Overwhelmed by the severity of the climate impacts and the resulting human suffering, Abramoff, who was completing her postdoctorate in France at the time, began volunteering for Extinction Rebellion, helping proofread the activist group’s documents and media statements. Once she returned to the U.S. to take up her position at Oak Ridge, she was ready to risk arrest, which she did when she joined the global Scientist Rebellion protest in Washington, D.C., on April 6.

She couldn’t sleep the night before, she recalls. However, she wasn’t nervous about the experience of being in a processing cell “but of not actually being able to accomplish the task, which was to chain myself with four other women to the White House gate”, she says. “And we managed it.”

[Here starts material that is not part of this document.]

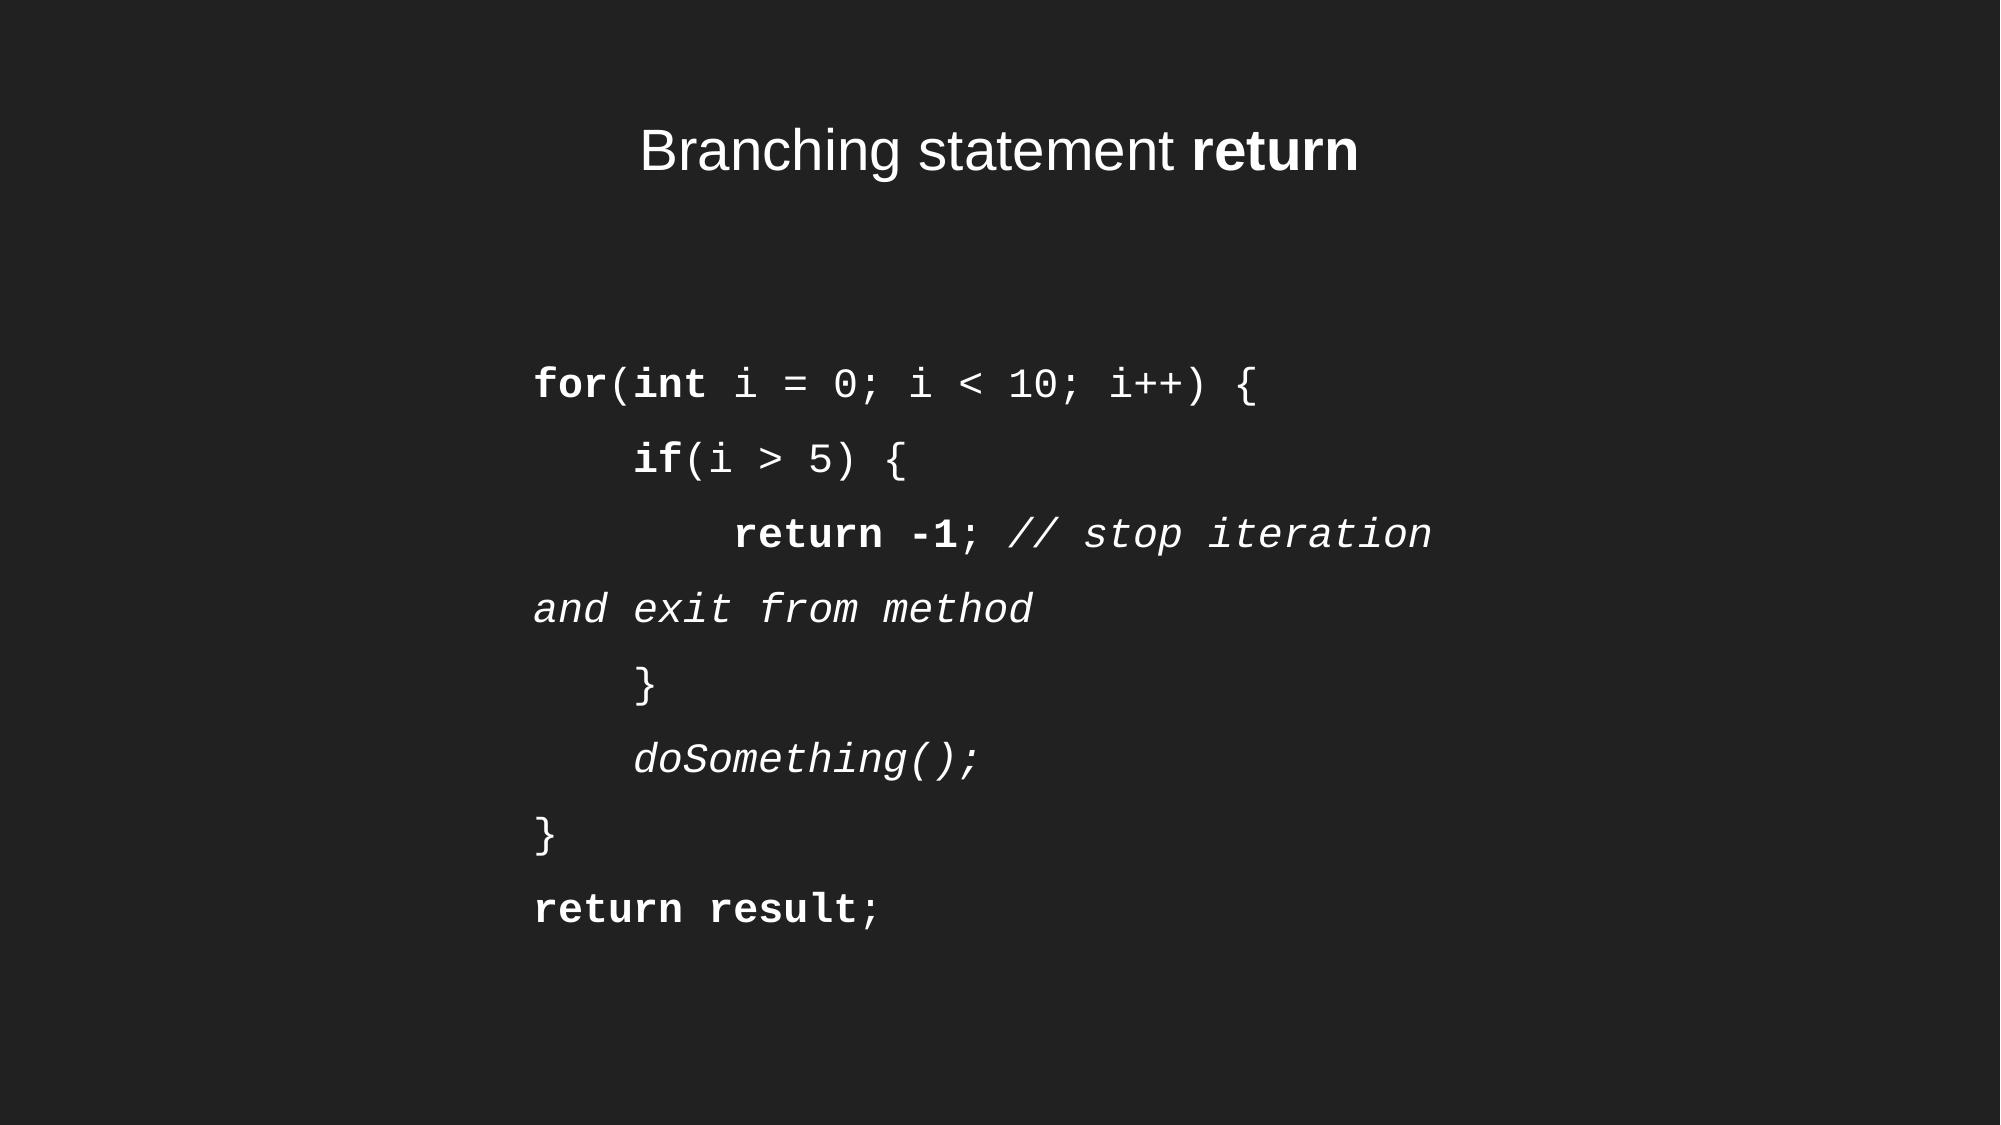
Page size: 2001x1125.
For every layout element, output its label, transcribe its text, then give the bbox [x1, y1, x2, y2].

Abramoff went on to be arrested six more times, most recently for chaining herself to the Mountain Valley Pipeline, whose approval U.S. President Joe Biden signed into law last year. The $6.6bn pipeline, which is set to carry 56.6 million cubic metres (2 billion cubic feet) of shelled gas a day across West Virginia and Virginia, is estimated to emit 89 million metric tonnes of greenhouse gases a year.

In an opinion piece for The New York Times that she penned shortly after her dismissal from Oak Ridge, Abramoff describes how being a “well-behaved scientist” did not have any tangible effects. “I’m all for decorum, but not when it will cost us the earth,” she writes.